Problem description>
In the entries below, find the line with "قبلہ کی سمت" and the line with "s/archivos/64491/archivo-del-servicio-de-urbanismo-del-ayuntami"; give again those lines and every line between them, exactly.
---------- Data listing ----------
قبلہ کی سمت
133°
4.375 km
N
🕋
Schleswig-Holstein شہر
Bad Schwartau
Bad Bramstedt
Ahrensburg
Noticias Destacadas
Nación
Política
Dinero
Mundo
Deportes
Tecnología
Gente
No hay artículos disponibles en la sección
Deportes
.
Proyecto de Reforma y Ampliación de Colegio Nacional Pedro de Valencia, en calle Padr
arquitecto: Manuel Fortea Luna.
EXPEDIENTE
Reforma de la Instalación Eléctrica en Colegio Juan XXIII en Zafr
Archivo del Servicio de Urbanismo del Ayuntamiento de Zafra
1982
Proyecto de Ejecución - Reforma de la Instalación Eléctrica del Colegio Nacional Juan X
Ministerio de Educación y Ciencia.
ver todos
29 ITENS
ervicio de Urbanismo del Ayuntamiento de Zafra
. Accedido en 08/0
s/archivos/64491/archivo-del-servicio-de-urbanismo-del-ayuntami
----------
---------- Data listing ----------
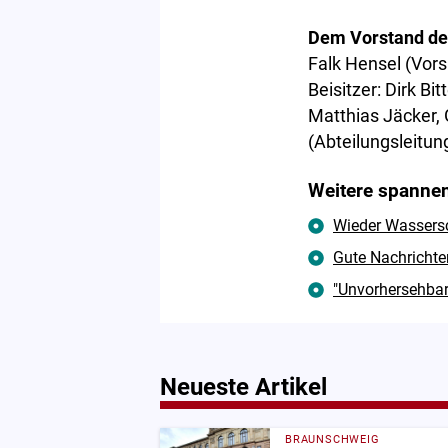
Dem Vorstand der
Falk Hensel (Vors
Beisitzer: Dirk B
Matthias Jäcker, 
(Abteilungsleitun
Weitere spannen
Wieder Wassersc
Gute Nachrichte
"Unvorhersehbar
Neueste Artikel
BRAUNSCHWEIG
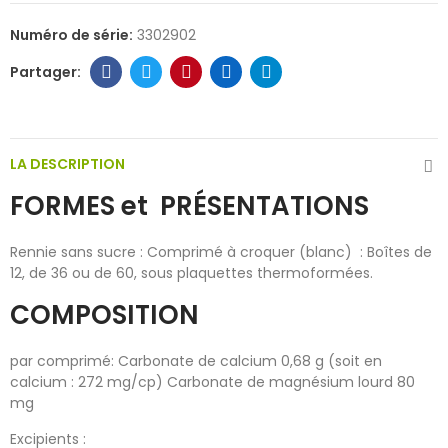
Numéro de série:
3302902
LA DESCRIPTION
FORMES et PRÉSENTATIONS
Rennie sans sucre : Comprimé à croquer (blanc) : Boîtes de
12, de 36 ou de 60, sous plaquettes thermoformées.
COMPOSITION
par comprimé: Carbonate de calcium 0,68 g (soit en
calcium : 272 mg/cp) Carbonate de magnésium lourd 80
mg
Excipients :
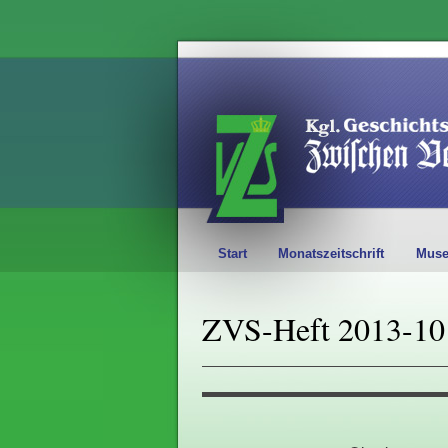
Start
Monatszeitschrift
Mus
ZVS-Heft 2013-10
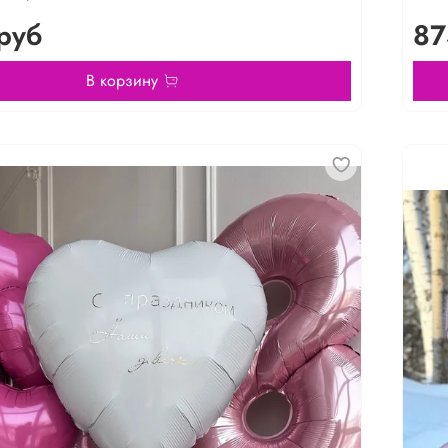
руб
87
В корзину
----------
Reply>
قبلہ کی سمت
133°
4.375 km
N
🕋
Schleswig-Holstein شہر
Bad Schwartau
Bad Bramstedt
Ahrensburg
Noticias Destacadas
Nación
Política
Dinero
Mundo
Deportes
Tecnología
Gente
No hay artículos disponibles en la sección
Deportes
.
Proyecto de Reforma y Ampliación de Colegio Nacional Pedro de Valencia, en calle Padr
arquitecto: Manuel Fortea Luna.
EXPEDIENTE
Reforma de la Instalación Eléctrica en Colegio Juan XXIII en Zafr
Archivo del Servicio de Urbanismo del Ayuntamiento de Zafra
1982
Proyecto de Ejecución - Reforma de la Instalación Eléctrica del Colegio Nacional Juan X
Ministerio de Educación y Ciencia.
ver todos
29 ITENS
ervicio de Urbanismo del Ayuntamiento de Zafra
. Accedido en 08/0
s/archivos/64491/archivo-del-servicio-de-urbanismo-del-ayuntami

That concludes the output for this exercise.